# wymagający



## elroy

Cześć,

The book says that this word means "demanding," but unfortunately it doesn't give any examples of usage - except in one exercise, in which the word is used in connection with "szkoła."

My question is whether "wymagający" can be used in other contexts in which we would use "demanding" in English.
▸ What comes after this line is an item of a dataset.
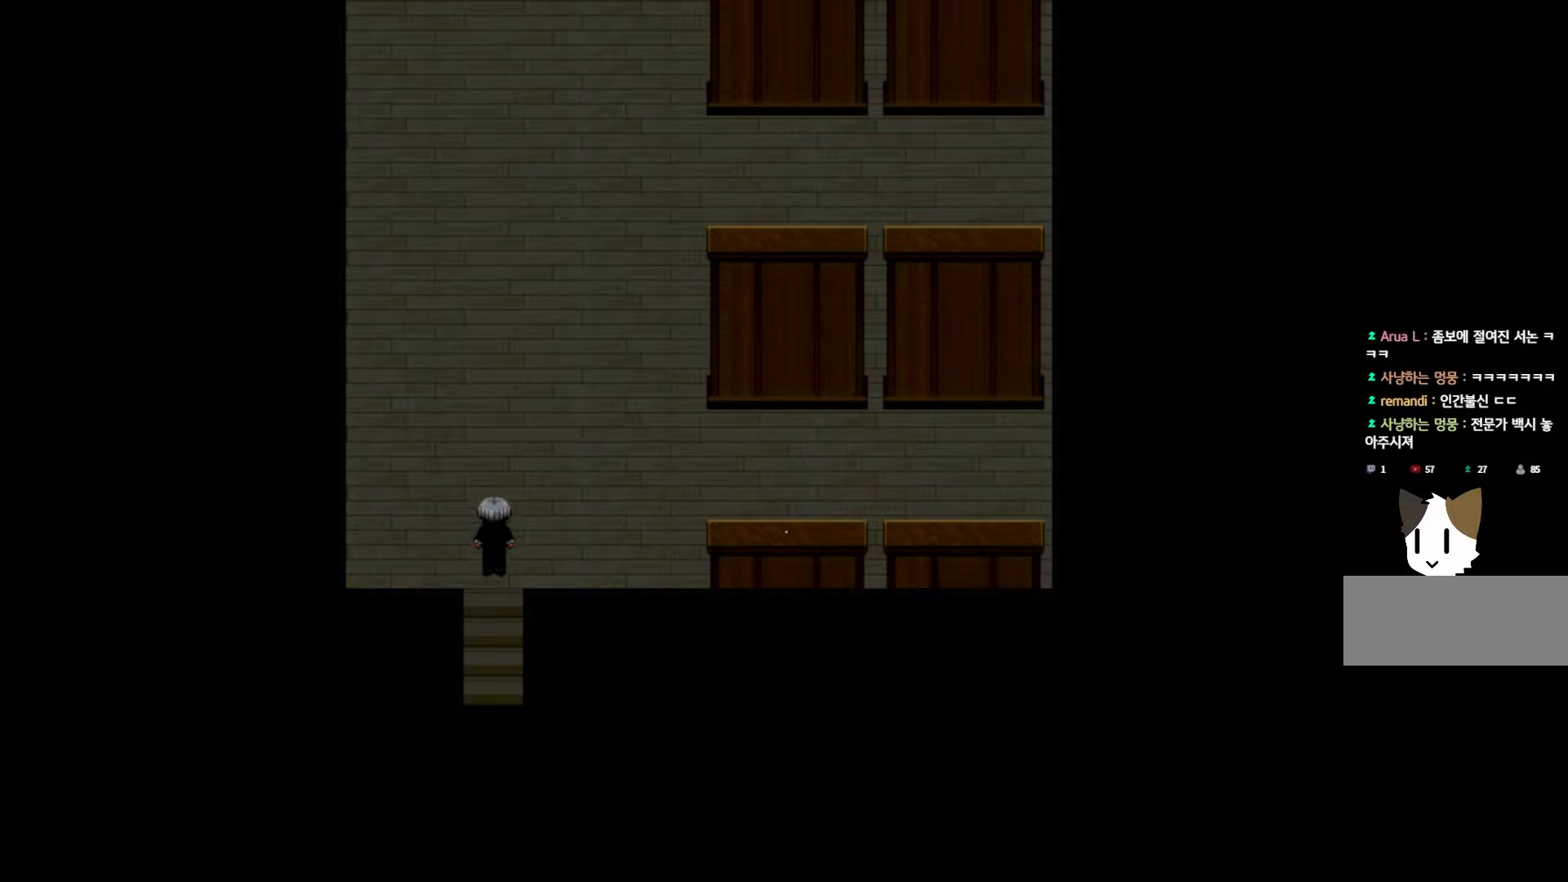
{"keys": [], "mouse": [], "events": []}
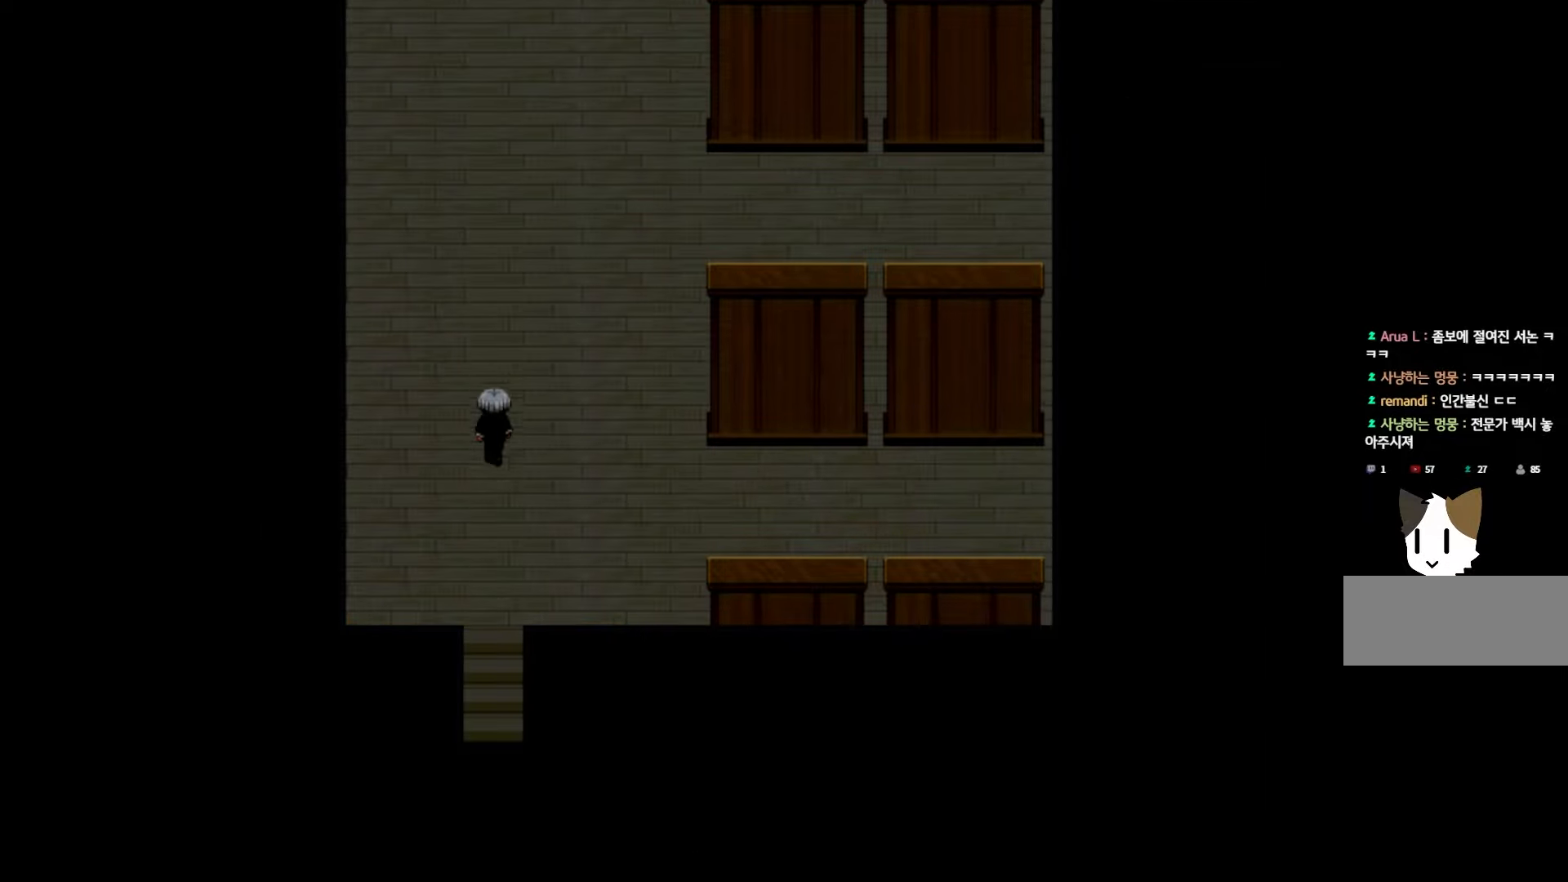
{"keys": [], "mouse": [], "events": []}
Do the following make sense?

_Ta książka jest wymagająca._
_To pytanie jest wymagające._ 

Any insight about the connotations of this word, as well as examples, would be appreciated. Dziękuję.


----------



## Monica610

Yes, the book can be "wymagająca" and then it means that it is hard to understand it, it needs a lot of  attention and concentretion. Did you mean it? If yes, then it's ok but we use this word rather rarely in this context. More often we just say "Ta książka jest ciężka, trudna" (hard, difficult), "To pytanie jest trudne".
I hope this will help you, if not, then just ask or simply write an privite message


----------



## elroy

I was not trying to write a specific sentence.   I was just trying to figure out when exactly this word could be used.

I understand that it would be unusual to use this word with "książka" or "pytanie," but could you perhaps give me examples of other nouns that you could be described as "wymagający"?

The book gave "szkoła."  What are some other nouns with which this word would not sound unusual?

Thanks again.


----------



## Monica610

It may sound a little strange to you, but we really do not use word "wymagający/a" describing something else than "szkoła", "nauczyciel" (teacher) etc. Maybe also "rodzice" (parents) but I have no other ideas for now! I'll write when I come up with something
But, of course, if you use it describing a book , it won't be a mistake, but it's simply rare. Just how I've explained it before!


----------



## elroy

Sounds to me like a better translation would be "strict" (although I think "demanding" works better with "school" - and definitely with "book"!).

Thanks again, Monica!


----------



## Monica610

The teacher can be both strict (surowy)  and demanding (wymagający)


----------



## Jana337

OK, I googled it and would like to ask you for a confirmation of my translations:

Wymagający rywale - tough competitors?
Wymagający (name of some software) - exhaustive, complete?
Dziś klient jest bardzo wymagający - customers are very demanding nowadays
wymagający rynek unijny - a very competitive market of the EU
Cukrzyca typu 2 (nie wymagająca wstrzyknięć insuliny) - diabetes II (not requiring insulin) - here it is a participle and not an adjective
Praca wymagająca samodyscypliny - work requiring self-discipline - again a participle
Wikipedia: Strony wymagające weryfikacji - Pages requiring authorization - a participle

Jana


----------



## Monica610

Actually correct but I don't understand this:

Wymagający (name of some software) - exhaustive, complete

Shouldn't there be "wymagany"?

PS: "competitors" is a good example i forgot about it.


----------



## Marga H

Cześć!
*wymagający*  adj,usually in context boss,teacher,parent
To jest wymagający szef.
Mój ojciec jest bardzo wymagający.
Wymagający nauczyciel nie zaliczy tego zadania.
*wymagający* participle usually with :sth ,of somebody
pacjent wymagający operacji=pacjent wymaga operacji
praca wymagająca cierpliwości = ta praca wymaga cierpliwości (this work requires patience)
decyzja wymagająca czasu (do namysłu) a decision requires long time(of deeply thinking)
książka wymagająca uwagi (skupienia)podczas czytania
film wymagający mocnych nerwów poczas oglądania (you need have stron g nerves  to watching this film)
Hope it helps a little.
Mam nadzieję,ze to trochę pomoże.


----------



## Marga H

I have read this thread once more and would like to add that "wymagająca szkoła" is gramatically correct but for my polish ear doesn't sound well.I would rather say "szkoła o wysokim poziomie (nauczania)" literaly:high level of teaching.
Pozdrowienia.


----------